The monthly house price index, compiled by the Economic and Social Research Institute (ESRI) and Permanent TSB, said this rate was up on the 15.2 per cent annual growth rate recorded in June and continues a trend that has been rising since last October.
The average price of a house nationally in July was €303,274, €25,000 more than at the end of last year. In Dublin, the average home now costs €408,959. This time last year, it was just over €350,000.
Prices have continued to rise this year despite four quarter-point increases in interest rates, most recently early this month. The European Central Bank (ECB) is expected to increase rates by a further half percentage point before the end of the year.
Permanent TSB pointed to the fact that the 1.1 per cent rise in prices last month was down on the monthly increases in May and June. However, the monthly rises this summer are all higher than in the same period last year and the annual rate of increase, at 15.4 per cent, is more than twice the annualised growth rate of 6.2 per cent recorded in July 2005.

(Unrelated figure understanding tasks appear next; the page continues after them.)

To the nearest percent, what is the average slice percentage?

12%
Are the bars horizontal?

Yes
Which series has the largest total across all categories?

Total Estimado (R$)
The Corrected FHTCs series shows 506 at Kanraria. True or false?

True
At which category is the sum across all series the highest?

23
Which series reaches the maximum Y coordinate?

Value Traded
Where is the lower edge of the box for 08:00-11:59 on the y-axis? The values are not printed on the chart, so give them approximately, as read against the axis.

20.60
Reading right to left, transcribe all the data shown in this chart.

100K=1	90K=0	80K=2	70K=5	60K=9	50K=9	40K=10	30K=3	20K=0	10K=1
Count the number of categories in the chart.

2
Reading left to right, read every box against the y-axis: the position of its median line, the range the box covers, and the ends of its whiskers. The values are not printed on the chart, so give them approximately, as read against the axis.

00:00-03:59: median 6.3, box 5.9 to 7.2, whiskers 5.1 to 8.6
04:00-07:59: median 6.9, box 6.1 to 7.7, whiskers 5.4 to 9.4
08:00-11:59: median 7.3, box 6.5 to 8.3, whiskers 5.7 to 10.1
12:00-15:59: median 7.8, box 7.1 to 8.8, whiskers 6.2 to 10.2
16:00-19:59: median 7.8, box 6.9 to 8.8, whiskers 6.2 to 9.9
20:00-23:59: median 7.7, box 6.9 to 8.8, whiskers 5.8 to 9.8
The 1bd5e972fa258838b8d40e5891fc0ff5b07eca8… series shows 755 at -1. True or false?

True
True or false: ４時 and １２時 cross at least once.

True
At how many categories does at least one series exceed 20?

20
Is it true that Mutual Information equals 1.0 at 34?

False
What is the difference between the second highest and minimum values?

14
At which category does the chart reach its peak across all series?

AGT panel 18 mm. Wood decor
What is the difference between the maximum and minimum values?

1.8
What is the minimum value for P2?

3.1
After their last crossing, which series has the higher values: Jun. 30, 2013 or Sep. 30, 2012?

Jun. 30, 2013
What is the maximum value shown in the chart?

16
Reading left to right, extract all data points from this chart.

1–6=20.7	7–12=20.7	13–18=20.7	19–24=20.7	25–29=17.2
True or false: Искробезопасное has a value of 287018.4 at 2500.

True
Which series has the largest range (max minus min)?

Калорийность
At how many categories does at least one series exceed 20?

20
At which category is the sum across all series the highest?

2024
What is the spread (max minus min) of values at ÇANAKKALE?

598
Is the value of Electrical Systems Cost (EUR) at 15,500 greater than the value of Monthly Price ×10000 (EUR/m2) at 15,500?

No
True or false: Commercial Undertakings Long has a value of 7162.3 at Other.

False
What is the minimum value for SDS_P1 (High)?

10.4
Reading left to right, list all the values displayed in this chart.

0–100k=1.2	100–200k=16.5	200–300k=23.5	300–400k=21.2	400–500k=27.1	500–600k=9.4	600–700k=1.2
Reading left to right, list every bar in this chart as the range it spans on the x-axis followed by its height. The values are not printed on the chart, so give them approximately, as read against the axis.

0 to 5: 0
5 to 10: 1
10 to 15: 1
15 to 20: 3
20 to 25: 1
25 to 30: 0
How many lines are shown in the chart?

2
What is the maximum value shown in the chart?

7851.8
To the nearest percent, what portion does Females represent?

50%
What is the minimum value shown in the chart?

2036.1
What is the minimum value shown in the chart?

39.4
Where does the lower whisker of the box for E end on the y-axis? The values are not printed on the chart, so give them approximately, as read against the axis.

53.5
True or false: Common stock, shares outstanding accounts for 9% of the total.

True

Permanent TSB conceded that the rate of growth in prices so far this year of 9.1 per cent was still higher than expected.
A spokesman said the full impact of recent interest rate rises may still not be feeding through to the figures, which reflect the drawing down of mortgage loans, not their approval. "It may be a couple of months yet before the full impact of the most recent rate rises show up in the figures," he said.
Homeowners with a mortgage of €250,000 over 25 years are now paying an extra €134 in monthly repayments compared to last December, just before the ECB made its first interest rate hike in more than five years.
Property in the commuter counties of Meath, Kildare, Wicklow and Louth has seen the most dramatic rise in prices over the past year, jumping by 18.6 per cent - or more than four times faster than in the previous year.